◆ Requirement
Apart from the pictures, write out all the records exactly.

◆ Data records

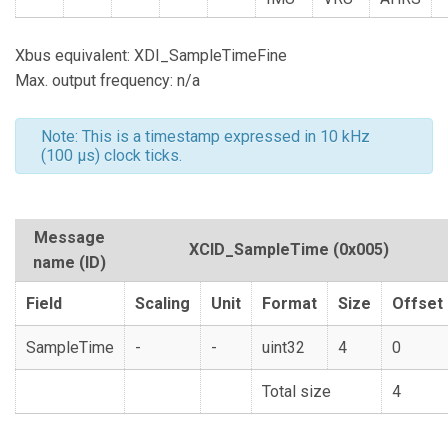
Xbus equivalent: XDI_SampleTimeFine
Max. output frequency: n/a
Note: This is a timestamp expressed in 10 kHz
(100 µs) clock ticks.
Message
XCID_SampleTime
(0x005)
name (ID)
Field
Scaling
Unit
Format
Size
Offset
SampleTime
-
-
uint32
4
0
Total size
4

◆ Solution for this task
Xbus equivalent: XDI_SampleTimeFine
Max. output frequency: n/a
Note: This is a timestamp expressed in 10 kHz
(100 µs) clock ticks.
Message
XCID_SampleTime
(0x005)
name (ID)
Field
Scaling
Unit
Format
Size
Offset
SampleTime
-
-
uint32
4
0
Total size
4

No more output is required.